Iona Sheehan had detached parents as a child, never completely receiving their undivided attention and care, but had her grandmother, a woman who not only loved her the way her parents should have, but taught her about her magical ancestry.
As an adult, Iona finally responds to the call she has been feeling her entire life – visiting her cousins in County Mayo, Ireland.
Branna and Connor O’Dwyer are both extremely powerful witches. They are quite keen to train Iona, but know that the arrival of the third Dark Witch would not go unnoticed by the enemy that has stalked their family for generations – Cabhan, the evil force that was forced into half existence by their ancestor. Cabhan is an abhorrent force that preys on the weak and innocent, and hates the entire O’Dwyer clain because their ancestor banished him.

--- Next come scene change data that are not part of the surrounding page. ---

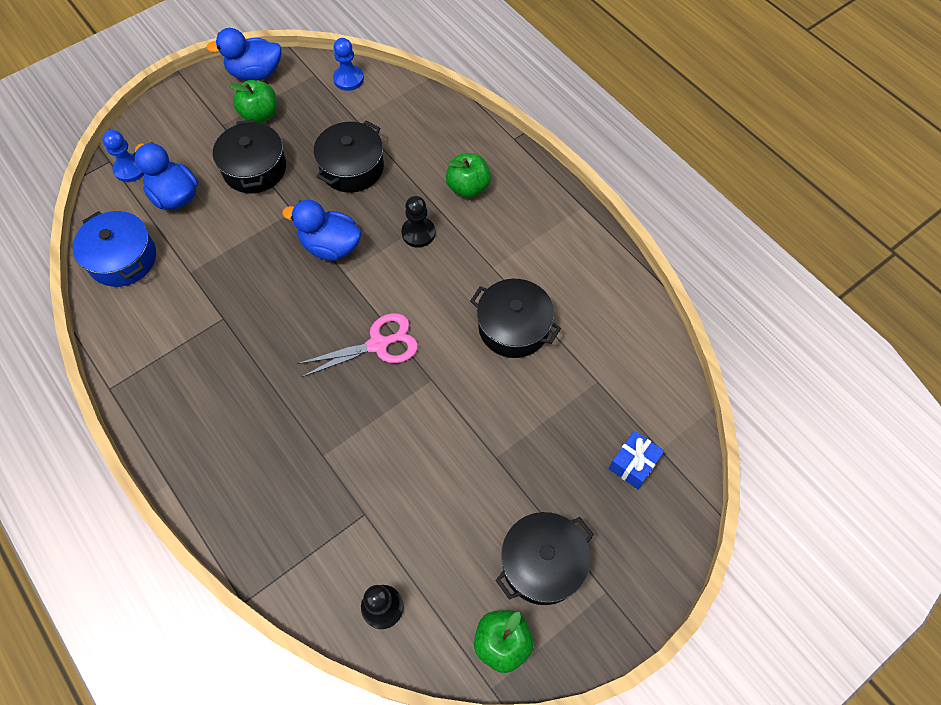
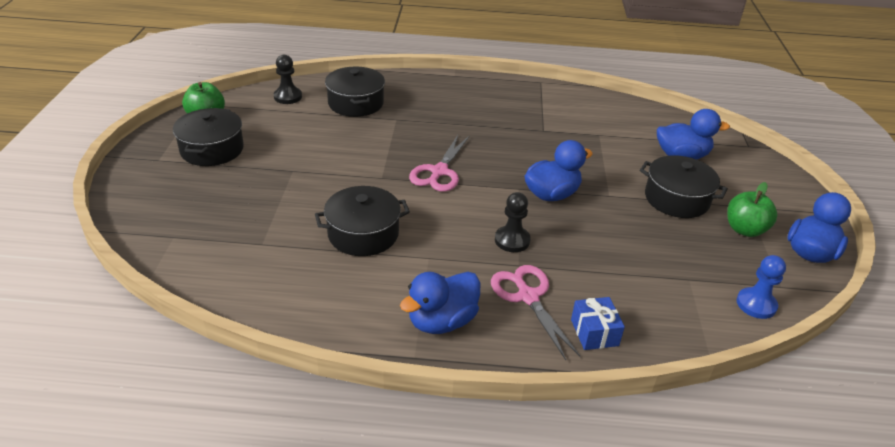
camera: 130 degrees right, 25 degrees down
blue pot [73,211,156,287] -> none
blue pawn [102,130,144,182] -> none
black pot [314,121,384,193] -> black pot moved to [325,66,385,117]
green apple [446,153,491,198] -> pink scissors [491,265,581,360]
blue gift [609,431,664,489] -> blue gift moved to [571,297,625,350]
none -> blue duck [400,272,480,334]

Iona meets Boyle McGrath when she applies for work at his stables. Boyle has known Branna and Connor his entire life, and thus accepts witches as a day to day thing. He and Iona has a spark, but he feels that colleagues shouldn’t be bed mates. Eventually, Iona works around his opinion, and they start up a relationship, which isn’t easy because Boyle seems to discriminate only against one witch’s powers – hers. When Iona overhears Boyle in a rage suggesting that she put a spell on him, she is righteously offended and very hurt. He immediately takes back his words, but it is too late. Will Iona be able to forgive Boyle? Can she help stop Cabhan?
Disappointment: the feeling of sadness or displeasure caused by the nonfulfillment of one’s hopes or expectations
A disappointment is when you have been itching to read a series from the second you saw it was on sale. A disappointment is when you thought something written by your favourite (and generally excellent dispite a few blunders to her name) author would produce her usual funny, witty, sweet, interesting books. Disappointment is when a book feels like it was written for obligation and not love.
My first problem came two pages in reading the book: there are nearly FORTY pages of preface. Ten pages, maybe. Twenty pages, if you must. FORTY?
Iona Sheenan was an unsatisfactory character. She came across as vacant and silly, on the hunt for some fun but not really caring if it happened either way. The babbling, the constant apologising irritated me to no end.
The ways the Irish people speak in the books are so forced. I am very sure that no one ever speaks like that, and it was such an “Oh, a foreigner!” act that became old very quickly. The dark force Cabhan wasn’t scary at all, didn’t give me a moments jump or anything like that. I’ve read many other Roberts books that had horrifying antagonists and gave me chills, but this evil man felt forced and not very powerful.
Nora Robers has many outstanding books to her name but this, like her book just before this, Whiskey Beach, is too long, too forced and unoriginal to boot.